■ DATASET SECTION ■
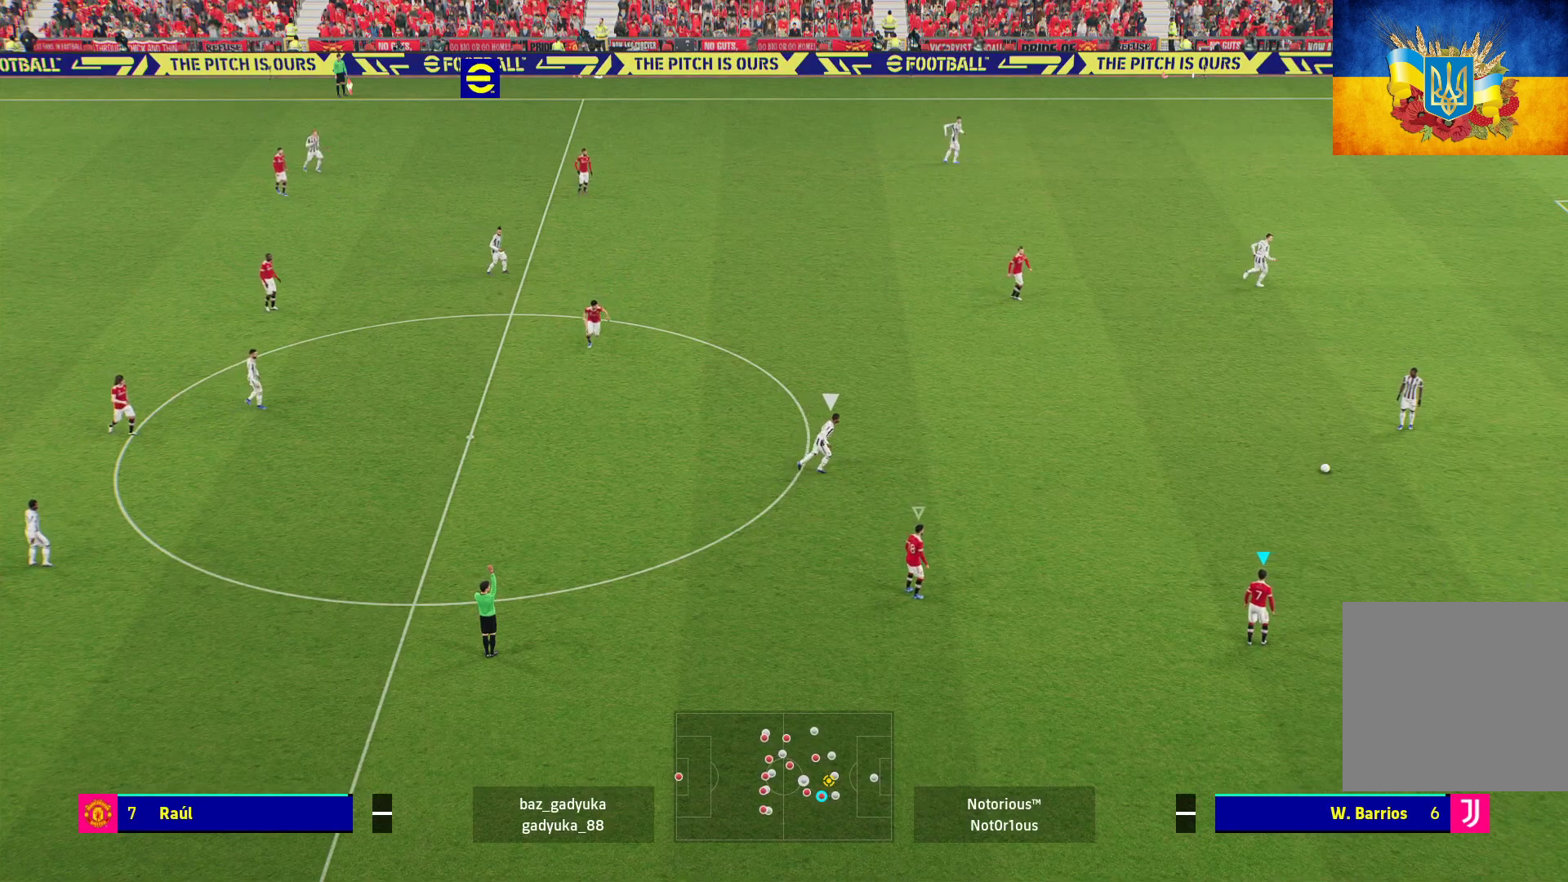
{"buttons": [], "left_stick": "up-left", "right_stick": "center", "events": [[433, "left_stick", "up-left"], [467, "R1", "up"]]}
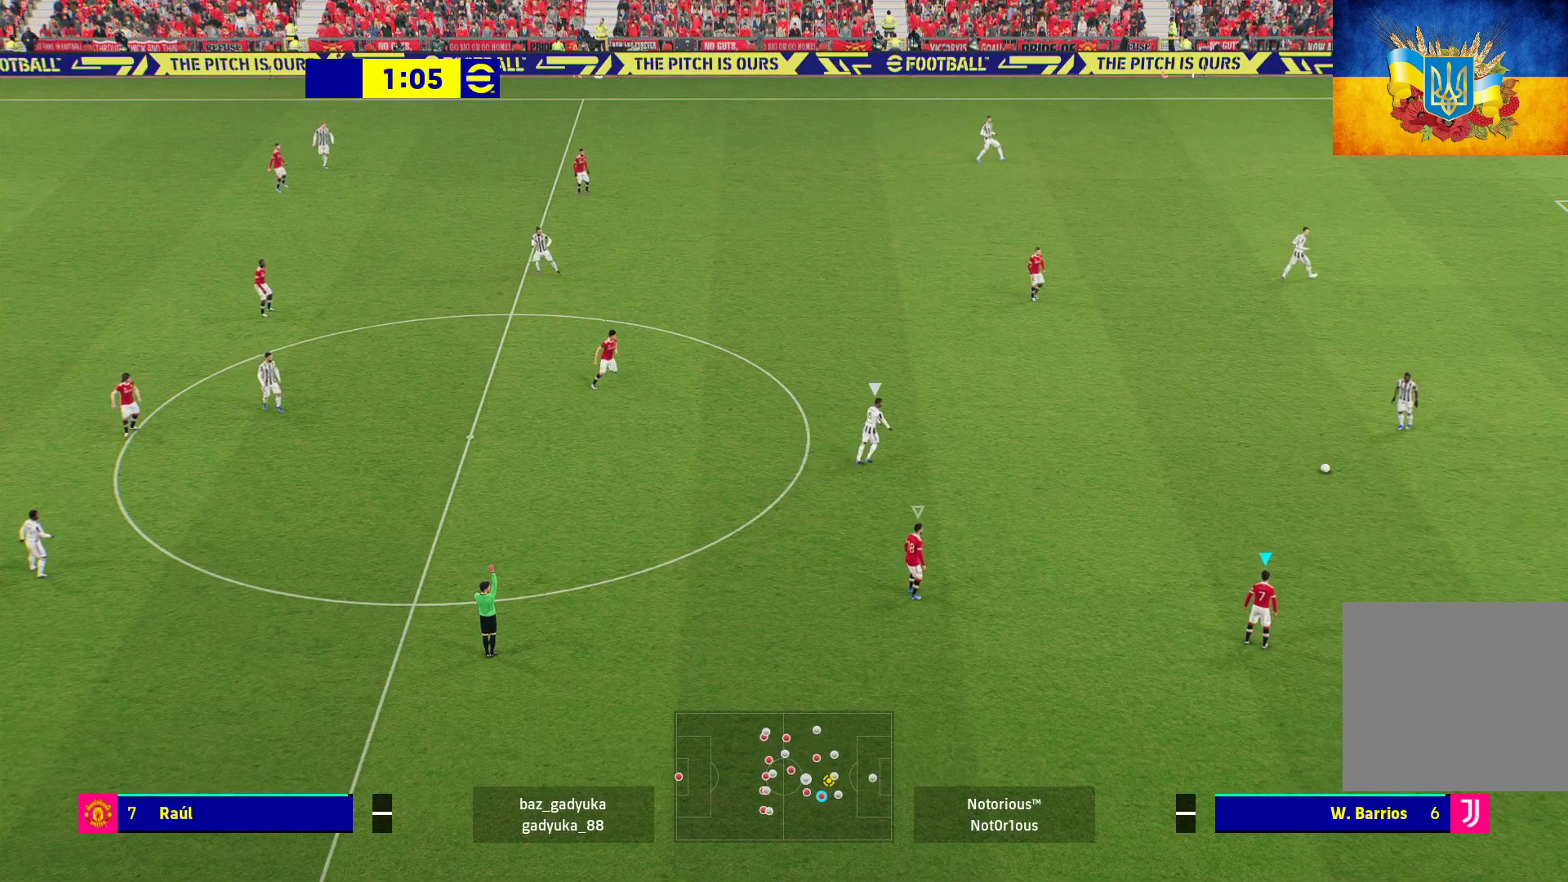
{"buttons": ["R1"], "left_stick": "up-left", "right_stick": "center", "events": [[100, "L1", "down"], [150, "R1", "down"], [267, "L1", "up"]]}
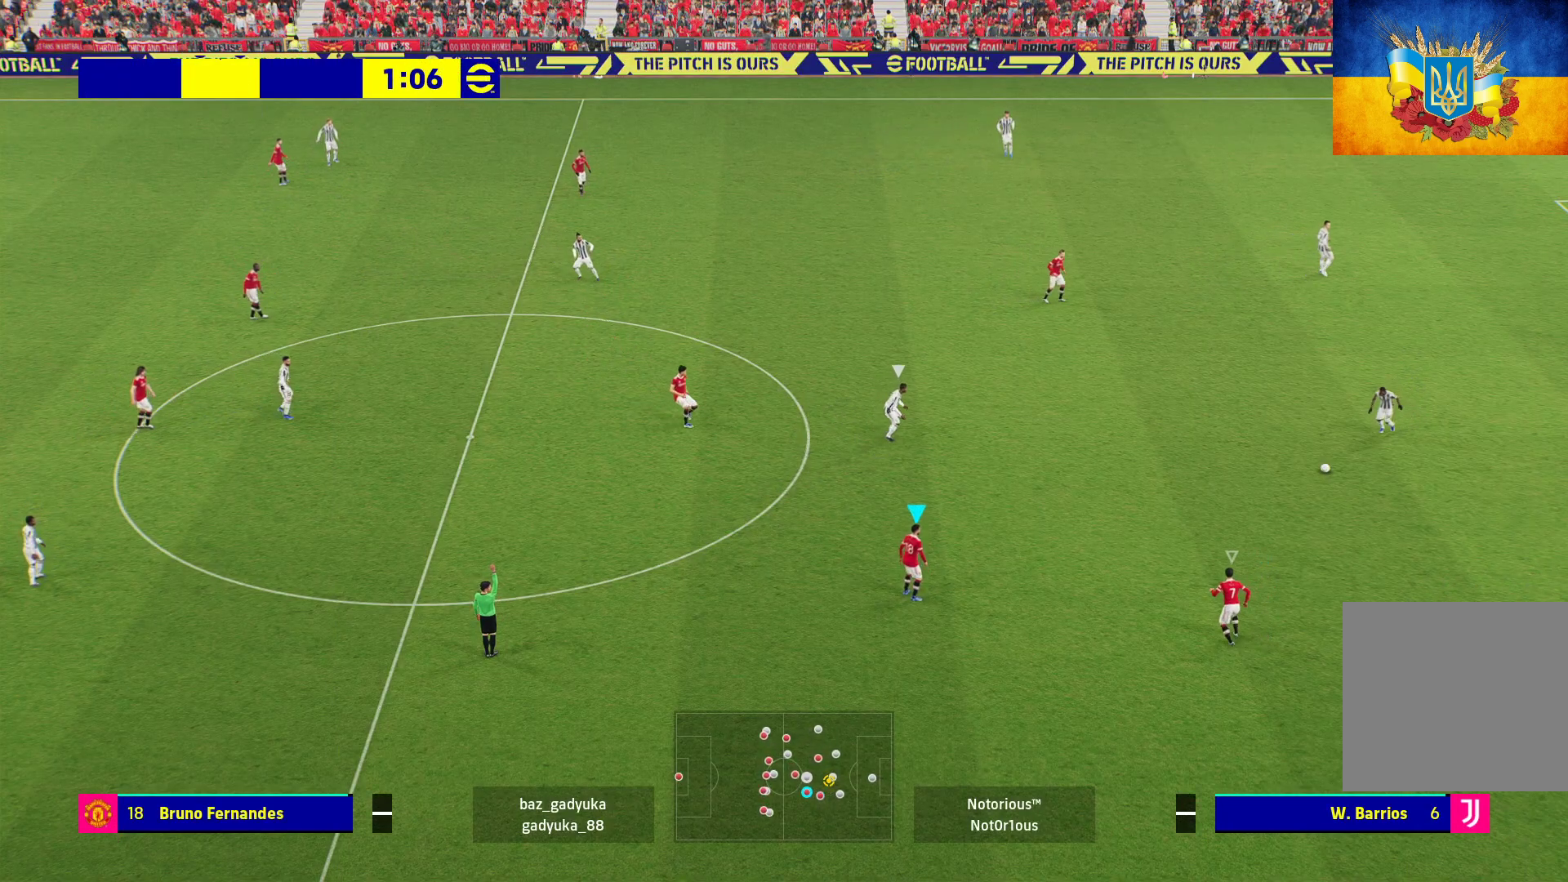
{"buttons": ["R1", "L3"], "left_stick": "up-left", "right_stick": "center", "events": [[250, "L3", "down"]]}
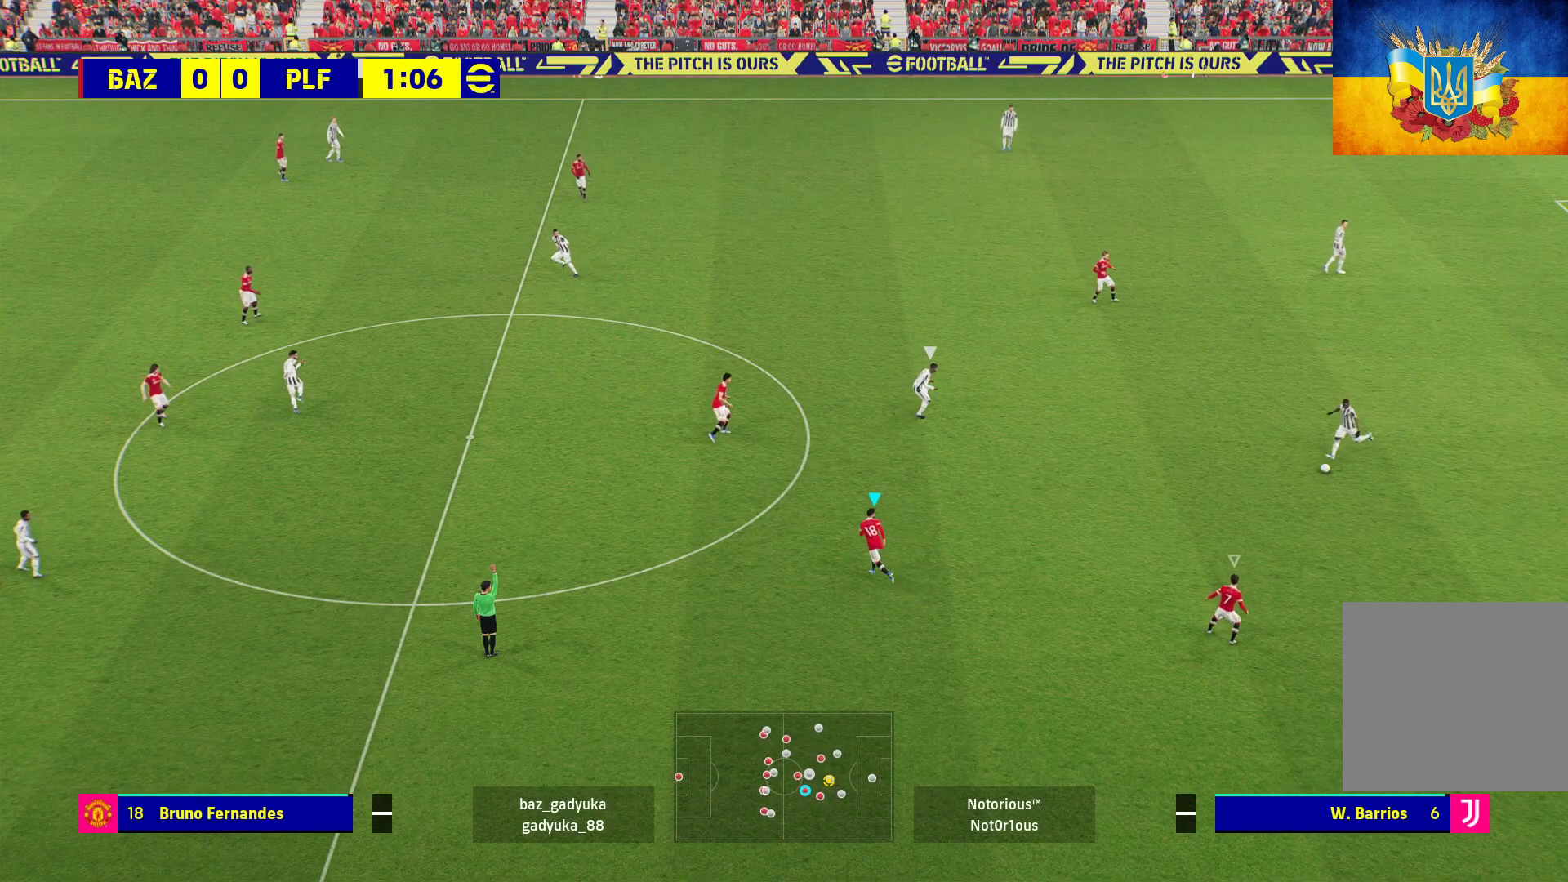
{"buttons": ["A", "R1"], "left_stick": "up-right", "right_stick": "center", "events": [[150, "A", "down"], [150, "L3", "up"], [283, "left_stick", "up-right"]]}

■ BRIEF ■
Collect the lines of the data that carry the word "down".

■ RESPONSE AREA ■
{"buttons": ["R1"], "left_stick": "up-left", "right_stick": "center", "events": [[100, "L1", "down"], [150, "R1", "down"], [267, "L1", "up"]]}
{"buttons": ["R1", "L3"], "left_stick": "up-left", "right_stick": "center", "events": [[250, "L3", "down"]]}
{"buttons": ["A", "R1"], "left_stick": "up-right", "right_stick": "center", "events": [[150, "A", "down"], [150, "L3", "up"], [283, "left_stick", "up-right"]]}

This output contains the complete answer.